Israelhassern verwendet wird („zionist entity“, „bloodlust“ u. ä.)?
– Wie stehen Sie dazu, dass Basma al-Sharif die antisemitische Märtyrer-Ideologie glorifiziert und
dies mit als Gewaltaufruf wirkenden Beiträgen offen verdeutlicht?
– Ist es in Ihren Augen mit den humanen Zielen Ihrer Akademie vereinbar, solche Personen
einzuladen, die Israelhass offen propagieren, antisemitische Verschwörungsmythen verbreiten
und sich damit unmissverständlich gegen das Gedankengut der Völkerverständigung unserer
Gesellschaft positionieren?
– Sind in Ihren Augen die o. g. Positionen, die Basma al-Sharif offen teilt, mit den demokratischen
Werten und Normen einer zivilisierten, offenen und toleranten Gesellschaft vereinbar?

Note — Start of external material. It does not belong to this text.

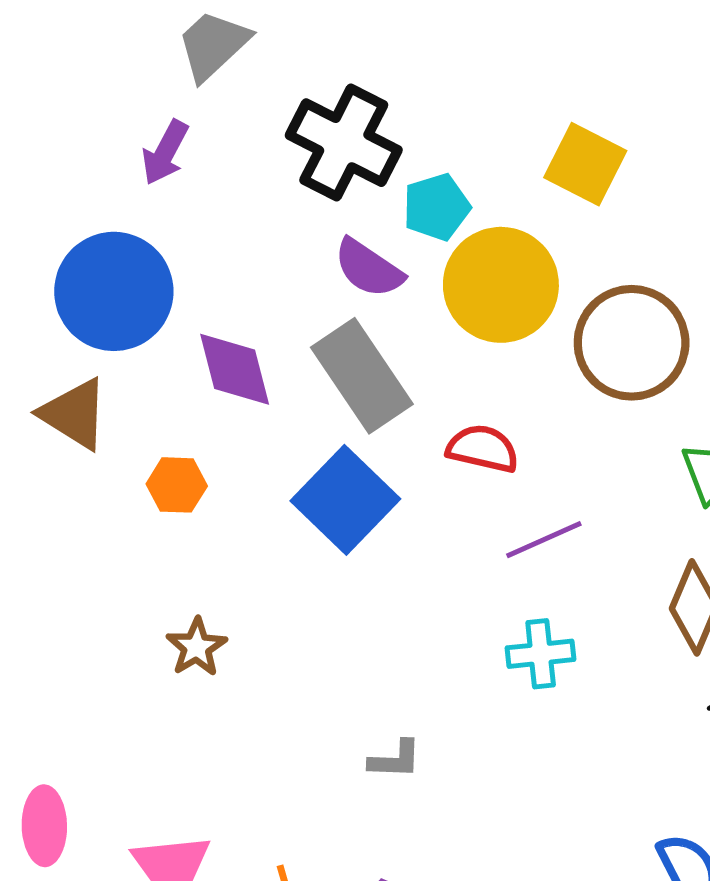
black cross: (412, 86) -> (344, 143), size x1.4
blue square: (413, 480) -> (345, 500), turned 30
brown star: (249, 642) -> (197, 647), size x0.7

Es ist dabei sehr irritierend, dass eine derartige Veranstaltung im Programm einer öffentlichen und somit
staatlich geförderten Einrichtung stattfindet, was unserer Meinung nach dem Missbrauch der
öffentlichen Mittel, die übrigens heutzutage auch in der Antisemitismus-Bekämpfung fehlen, gleicht.
Antisemitismus – in welcher Form auch immer, ohne jegliches Wenn und Aber – darf in keiner
Gesellschaft von Meinungsfreiheit gedeckt werden. Diejenigen, die das hohe Recht auf akademische
bzw. Meinungsfreiheit zu missbrauchen suchen, tragen unmittelbar die Verantwortung dafür, dass
unsere Gesellschaft aus einem zivilisierten Zustand in eine menschverachtende Barbarei verwandelt
wird. Der Schaden, den Sie dem Ruf Ihrer angesehenen Institution durch die Einladung von Basma alSharif zufügen, ist schon jetzt groß. Insofern fordern wir Sie dazu auf, diese Veranstaltung abzusagen –
dies ist in unseren Augen die einzige logische und moralisch vertretbare Konsequenz daraus, was die
Person von Basma al-Sharif darstellt.